Team members of Flux Polymers
Innofend team from left to right: Saana Soppela and Minna Hankaniemi.

6. What stage are you currently at?

“Innofend is currently in the preclinical stage. The company builds on around ten years of academic research, including extensive work on vaccine design, production, stability and immunological evaluation.

We have strong preclinical proof-of-concept data, peer-reviewed publications and a patent application filed around the core technology. The current focus is on further validating the platform across additional enteroviruses, strengthening the product development path and preparing for the next steps toward clinical translation.

We are also currently raising our first funding round to accelerate this development.”

 

7. What are the next milestones for Innofend?

“The next major goal is to advance the technology toward clinical trials.

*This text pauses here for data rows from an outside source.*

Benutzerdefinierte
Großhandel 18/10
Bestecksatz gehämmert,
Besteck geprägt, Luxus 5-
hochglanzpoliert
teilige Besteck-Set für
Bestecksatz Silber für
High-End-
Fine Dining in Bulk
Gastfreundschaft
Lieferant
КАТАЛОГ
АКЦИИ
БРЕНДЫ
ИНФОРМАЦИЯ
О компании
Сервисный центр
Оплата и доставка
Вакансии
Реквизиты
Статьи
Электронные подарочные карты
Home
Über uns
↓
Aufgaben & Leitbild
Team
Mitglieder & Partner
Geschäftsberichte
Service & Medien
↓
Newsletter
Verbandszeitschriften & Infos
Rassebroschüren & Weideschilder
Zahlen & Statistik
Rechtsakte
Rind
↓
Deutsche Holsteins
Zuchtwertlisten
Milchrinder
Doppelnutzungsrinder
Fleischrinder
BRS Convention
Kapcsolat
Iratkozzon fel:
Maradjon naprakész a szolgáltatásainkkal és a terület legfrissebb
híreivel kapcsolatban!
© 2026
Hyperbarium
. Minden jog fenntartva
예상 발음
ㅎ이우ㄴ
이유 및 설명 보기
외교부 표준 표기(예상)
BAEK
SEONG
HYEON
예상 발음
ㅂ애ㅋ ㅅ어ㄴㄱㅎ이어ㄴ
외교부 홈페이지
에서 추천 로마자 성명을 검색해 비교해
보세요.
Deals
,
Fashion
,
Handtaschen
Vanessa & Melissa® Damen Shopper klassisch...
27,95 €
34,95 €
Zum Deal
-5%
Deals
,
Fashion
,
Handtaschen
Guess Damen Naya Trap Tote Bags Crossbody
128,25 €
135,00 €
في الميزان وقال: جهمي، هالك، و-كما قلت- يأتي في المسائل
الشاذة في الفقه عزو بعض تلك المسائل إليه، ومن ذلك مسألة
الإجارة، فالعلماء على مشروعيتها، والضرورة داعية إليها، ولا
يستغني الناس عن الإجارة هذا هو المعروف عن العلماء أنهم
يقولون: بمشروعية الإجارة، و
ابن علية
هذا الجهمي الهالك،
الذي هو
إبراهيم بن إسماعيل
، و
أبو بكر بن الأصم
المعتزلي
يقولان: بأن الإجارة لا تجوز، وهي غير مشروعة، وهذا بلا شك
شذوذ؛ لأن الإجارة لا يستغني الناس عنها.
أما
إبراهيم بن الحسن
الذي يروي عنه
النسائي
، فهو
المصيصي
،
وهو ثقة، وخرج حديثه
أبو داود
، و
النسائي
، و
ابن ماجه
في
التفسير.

There are still important steps before that, including further preclinical validation, manufacturing development and regulatory planning, but the direction is clear.

In the near term, we want to show that our platform can be applied to several of the most medically relevant enteroviruses. In the longer term, our ambition is to build a vaccine platform that could help protect children and vulnerable populations from severe enterovirus-related diseases.”

 

8. You have now been part of the Health Incubator Helsinki program for about a year. What kind of support has been most valuable to you so far?

“I had entrepreneurial experience before Innofend, but the startup world, especially the life science startup world, was new to me. Health Incubator Helsinki has been a very valuable environment for learning how to build a research-based company.

The webinars and expert sessions have helped me understand topics that are essential for a first-time startup founder, from fundraising and business development to regulatory and commercialization questions. The program has also made networking much easier.

For a deep-tech or life science startup, the right connections matter a lot. We are currently raising our first funding round, and the contacts and visibility gained through the program are already proving useful.”

 

9. Finally, what advice would you give to other early-stage founders?

“Talk to people! Share what you are working on, and be genuinely curious about what others are doing too.

Especially as a research-based founder, it can be tempting to stay in the lab or wait until the data is complete. But many of the most useful insights come from conversations with people outside your immediate field: investors, clinicians, industry experts, other founders and potential partners.

I have found inspiration, feedback and valuable connections in very unexpected places. So my advice: be open, ask questions and start building your network early.”

Logo of Flux Polymers

Startup Fast Facts

Name: Innofend

Product: A unique vaccine platform for enteroviruses using engineered virus-like particles.